Rewrite the listing below with "view" substituted for every "pose", and leave everything else unchanged.

-------- Provided data --------

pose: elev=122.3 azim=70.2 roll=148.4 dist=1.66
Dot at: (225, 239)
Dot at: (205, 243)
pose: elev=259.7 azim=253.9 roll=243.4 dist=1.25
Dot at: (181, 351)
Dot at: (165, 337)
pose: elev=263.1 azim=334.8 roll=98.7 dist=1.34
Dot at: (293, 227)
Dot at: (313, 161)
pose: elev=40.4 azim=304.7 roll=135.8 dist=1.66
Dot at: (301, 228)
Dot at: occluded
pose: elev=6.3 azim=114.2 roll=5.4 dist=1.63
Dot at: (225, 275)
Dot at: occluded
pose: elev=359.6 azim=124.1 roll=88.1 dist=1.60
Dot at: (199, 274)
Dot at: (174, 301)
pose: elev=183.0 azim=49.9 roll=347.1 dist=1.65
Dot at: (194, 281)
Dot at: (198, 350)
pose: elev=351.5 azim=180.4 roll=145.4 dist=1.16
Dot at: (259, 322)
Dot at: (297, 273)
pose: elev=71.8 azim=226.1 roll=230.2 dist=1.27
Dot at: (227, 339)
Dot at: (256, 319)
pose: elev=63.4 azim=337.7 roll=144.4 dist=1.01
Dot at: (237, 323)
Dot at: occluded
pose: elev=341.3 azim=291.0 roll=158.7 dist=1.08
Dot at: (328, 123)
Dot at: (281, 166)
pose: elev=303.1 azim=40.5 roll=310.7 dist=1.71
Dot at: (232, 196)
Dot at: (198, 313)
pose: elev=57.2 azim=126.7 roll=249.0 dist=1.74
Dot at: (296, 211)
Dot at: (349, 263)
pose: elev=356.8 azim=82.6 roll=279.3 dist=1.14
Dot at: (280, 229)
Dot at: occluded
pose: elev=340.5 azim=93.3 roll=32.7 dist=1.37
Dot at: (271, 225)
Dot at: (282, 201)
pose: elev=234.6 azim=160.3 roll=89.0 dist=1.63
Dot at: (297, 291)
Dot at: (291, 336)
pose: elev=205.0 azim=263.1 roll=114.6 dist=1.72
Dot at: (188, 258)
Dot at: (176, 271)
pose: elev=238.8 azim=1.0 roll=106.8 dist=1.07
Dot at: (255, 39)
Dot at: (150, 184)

--------

- _Response to the exercise_:
view: elev=122.3 azim=70.2 roll=148.4 dist=1.66
Dot at: (225, 239)
Dot at: (205, 243)
view: elev=259.7 azim=253.9 roll=243.4 dist=1.25
Dot at: (181, 351)
Dot at: (165, 337)
view: elev=263.1 azim=334.8 roll=98.7 dist=1.34
Dot at: (293, 227)
Dot at: (313, 161)
view: elev=40.4 azim=304.7 roll=135.8 dist=1.66
Dot at: (301, 228)
Dot at: occluded
view: elev=6.3 azim=114.2 roll=5.4 dist=1.63
Dot at: (225, 275)
Dot at: occluded
view: elev=359.6 azim=124.1 roll=88.1 dist=1.60
Dot at: (199, 274)
Dot at: (174, 301)
view: elev=183.0 azim=49.9 roll=347.1 dist=1.65
Dot at: (194, 281)
Dot at: (198, 350)
view: elev=351.5 azim=180.4 roll=145.4 dist=1.16
Dot at: (259, 322)
Dot at: (297, 273)
view: elev=71.8 azim=226.1 roll=230.2 dist=1.27
Dot at: (227, 339)
Dot at: (256, 319)
view: elev=63.4 azim=337.7 roll=144.4 dist=1.01
Dot at: (237, 323)
Dot at: occluded
view: elev=341.3 azim=291.0 roll=158.7 dist=1.08
Dot at: (328, 123)
Dot at: (281, 166)
view: elev=303.1 azim=40.5 roll=310.7 dist=1.71
Dot at: (232, 196)
Dot at: (198, 313)
view: elev=57.2 azim=126.7 roll=249.0 dist=1.74
Dot at: (296, 211)
Dot at: (349, 263)
view: elev=356.8 azim=82.6 roll=279.3 dist=1.14
Dot at: (280, 229)
Dot at: occluded
view: elev=340.5 azim=93.3 roll=32.7 dist=1.37
Dot at: (271, 225)
Dot at: (282, 201)
view: elev=234.6 azim=160.3 roll=89.0 dist=1.63
Dot at: (297, 291)
Dot at: (291, 336)
view: elev=205.0 azim=263.1 roll=114.6 dist=1.72
Dot at: (188, 258)
Dot at: (176, 271)
view: elev=238.8 azim=1.0 roll=106.8 dist=1.07
Dot at: (255, 39)
Dot at: (150, 184)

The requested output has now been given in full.